Hanna Lis podzieliła się bardzo przykrą wiadomością. W wieku 78 lat zmarła jej ukochana mama. Dziennikarka we wzruszających słowach żegna zmarłą: "Po latach Mami i Tati są znowu razem".
Hanna Lis opublikowała w sieci zdjęcie swojej mamy i podzieliła się bardzo smutną wiadomością o jej śmierci. Jak poinformowała, Aleksandra Stampf’l-Kedaj zmarła już kilka dni temu - 4 września. Dziś, po 5 dniach od śmierci, mama Hanny Lis została pochowana. Jest to rocznica śmierci jej męża, który zmarł już przed dziewięcioma laty.
O odejściu mamy dziennikarka poinformowała też wcześniej za pośrednictwem Twittera. Napisała tam wymowne słowa: "Są już razem".
Hanna Lis szczerze o swojej chorobie
Hanna Lis żegna mamę: "Rozwesel niebo"
"Dzisiaj pożegnałam moją Mamę. Taką będziemy Ją pamiętać: promiennie uśmiechniętą, życzliwą, troskliwą, trochę zwariowaną. Po latach Mami i Tati są znowu razem. Odeszła kilka godzin po 9. rocznicy śmierci Taty. Pochowaliśmy Ją w rocznicę Jego pogrzebu.
Jest w tym jakaś tajemnica. I pocieszenie. Rozwesel niebo, Mamo. Ucałuj naszego Tatę i Dziadka. Kochamy Cię bardzo" - napisała dziennikarka.
Pod koniec sierpnia Hanna Lis prosiła internautów o modlitwę za swoją mamę, której stan zdrowia od dłuższego czasu się pogarszał. W 2014 roku Aleksandra Kedaj doznała zawału i wylewu, po których nie odzyskała już pełnej sprawności. W jednym z wywiadów Lis ujawniła, że opieka nad niepełnosprawną już mamą nie jest łatwy.
"Moja mama od dwóch lat jest przykuta do wózka.

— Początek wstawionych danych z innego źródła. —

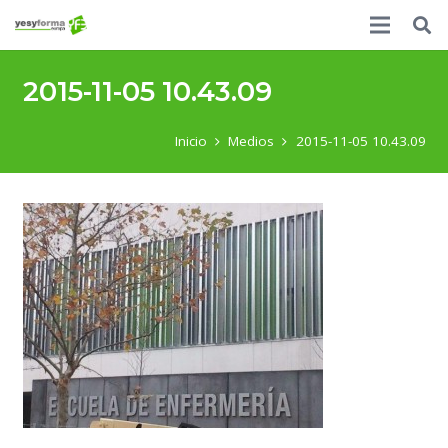
2015-11-05 10.43.09
Inicio
Medios
2015-11-05 10.43.09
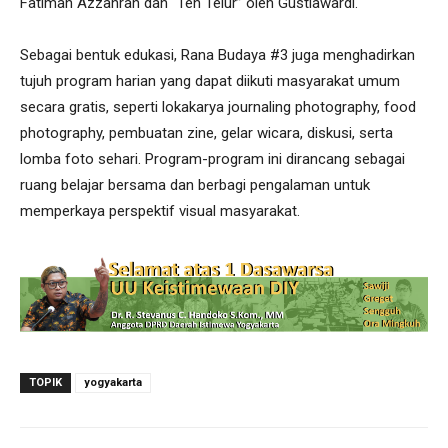
Fatimah Azzahrah dan “Teh Telur” oleh Gustiawardi.
Sebagai bentuk edukasi, Rana Budaya #3 juga menghadirkan
tujuh program harian yang dapat diikuti masyarakat umum
secara gratis, seperti lokakarya journaling photography, food
photography, pembuatan zine, gelar wicara, diskusi, serta
lomba foto sehari. Program-program ini dirancang sebagai
ruang belajar bersama dan berbagi pengalaman untuk
memperkaya perspektif visual masyarakat.
TOPIK
yogyakarta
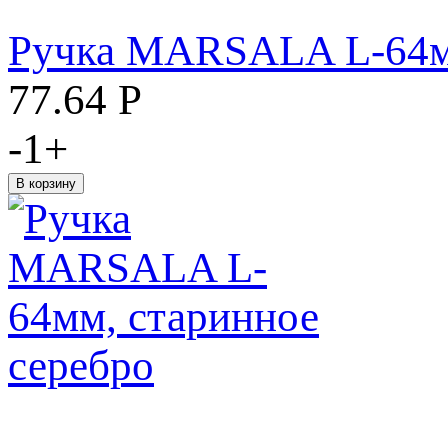
Ручка MARSALA L-64мм
77.64
Р
-
1
+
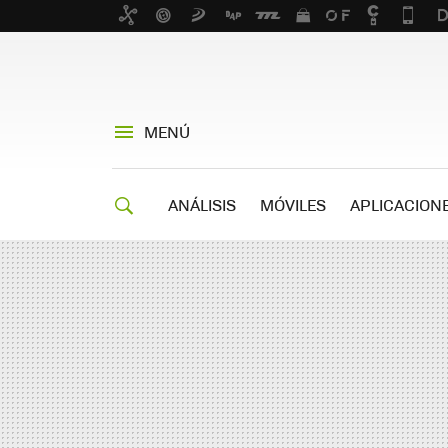
MENÚ
ANÁLISIS
MÓVILES
APLICACION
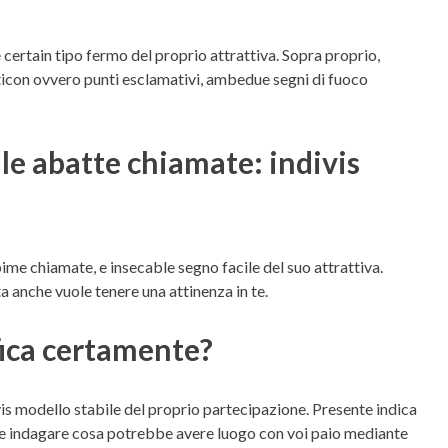
 certain tipo fermo del proprio attrattiva. Sopra proprio,
oticon ovvero punti esclamativi, ambedue segni di fuoco
e abatte chiamate: indivis
me chiamate, e insecable segno facile del suo attrattiva.
a anche vuole tenere una attinenza in te.
fica certamente?
vis modello stabile del proprio partecipazione. Presente indica
uole indagare cosa potrebbe avere luogo con voi paio mediante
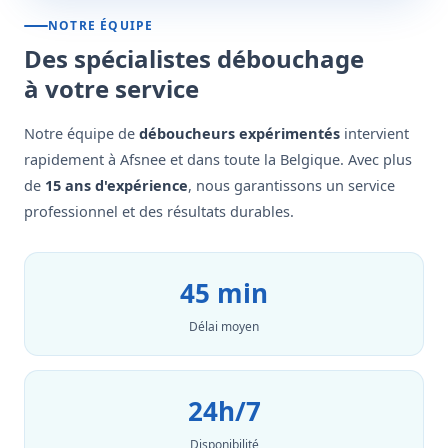
NOTRE ÉQUIPE
Des spécialistes débouchage
à votre service
Notre équipe de
déboucheurs expérimentés
intervient
rapidement à Afsnee et dans toute la Belgique. Avec plus
de
15 ans d'expérience
, nous garantissons un service
professionnel et des résultats durables.
45 min
Délai moyen
24h/7
Disponibilité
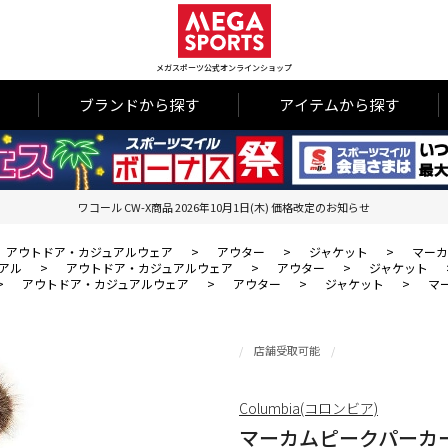
メガスポーツ公式オンラインショップ
ブランドから探す
アイテムから探す
ワコール CW-X商品 2026年10月1日(木) 価格改定のお知らせ
アウトドア・カジュアルウェア
>
アウター
>
ジャケット
>
マーカ
アル
>
アウトドア・カジュアルウェア
>
アウター
>
ジャケット
>
アウトドア・カジュアルウェア
>
アウター
>
ジャケット
>
マ
店舗受取可能
Columbia(コロンビア)
マーカムピークパーカ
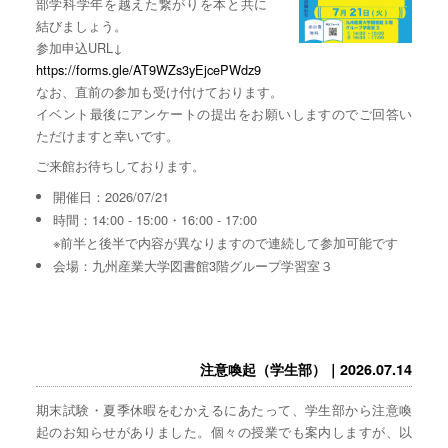
部学科学年を越えた繋がりを本と共に
結びましょう。
参加申込URL↓
https://forms.gle/AT9WZs3yEjcePWdz9
なお、直前の参加も受け付けております。
イベント最後にアンケートの提出をお願いしますのでご回答い
ただけますと幸いです。
ご来館お待ちしております。
開催日：2026/07/21
時間：14:00 - 15:00・16:00 - 17:00
※前半と後半で内容が異なりますので連続して参加可能です
会場：九州産業大学図書館3階グループ学習室３
注意喚起（学生部）｜2026.07.14
期末試験・夏季休暇をむかえるにあたって、学生部から注意喚
起のお知らせがありました。個々の授業でも案内しますが、以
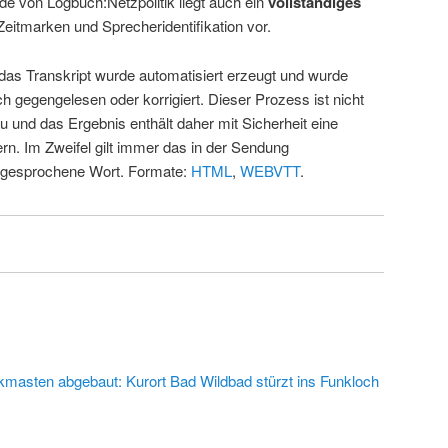
de von Logbuch:Netzpolitik liegt auch ein
vollständiges
Zeitmarken und Sprecheridentifikation vor.
 das Transkript wurde automatisiert erzeugt und wurde
ch gegengelesen oder korrigiert. Dieser Prozess ist nicht
u und das Ergebnis enthält daher mit Sicherheit eine
rn. Im Zweifel gilt immer das in der Sendung
 gesprochene Wort. Formate:
HTML
,
WEBVTT
.
kmasten abgebaut: Kurort Bad Wildbad stürzt ins Funkloch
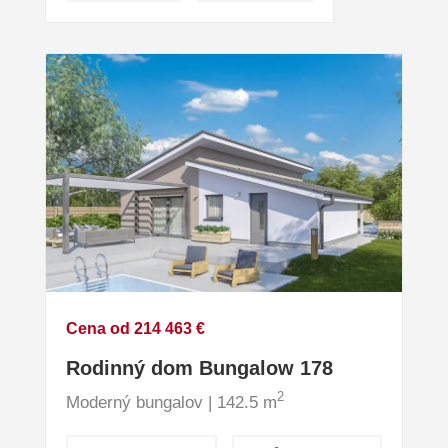
Cena od 214 463 €
Rodinný dom Bungalow 178
2
Moderný bungalov | 142.5 m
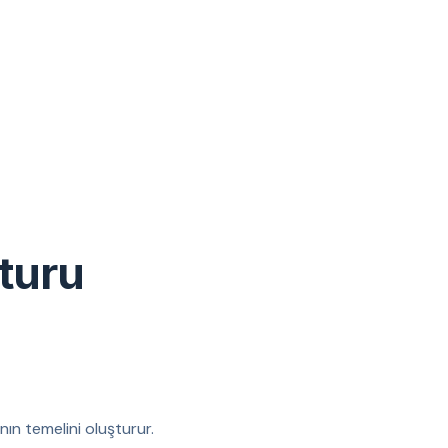
turu
nın temelini oluşturur.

Ciężar finansowy jest ogromny i niełatwo go unieść, o czym przekonuje się każdy, kto ma pod opieką osobę przewlekle chorą" - mówiła.
Internauci składają Hannie Lis kondolencje i przekazują wyrazy najszczerszego współczucia. My również się do nich dołączamy.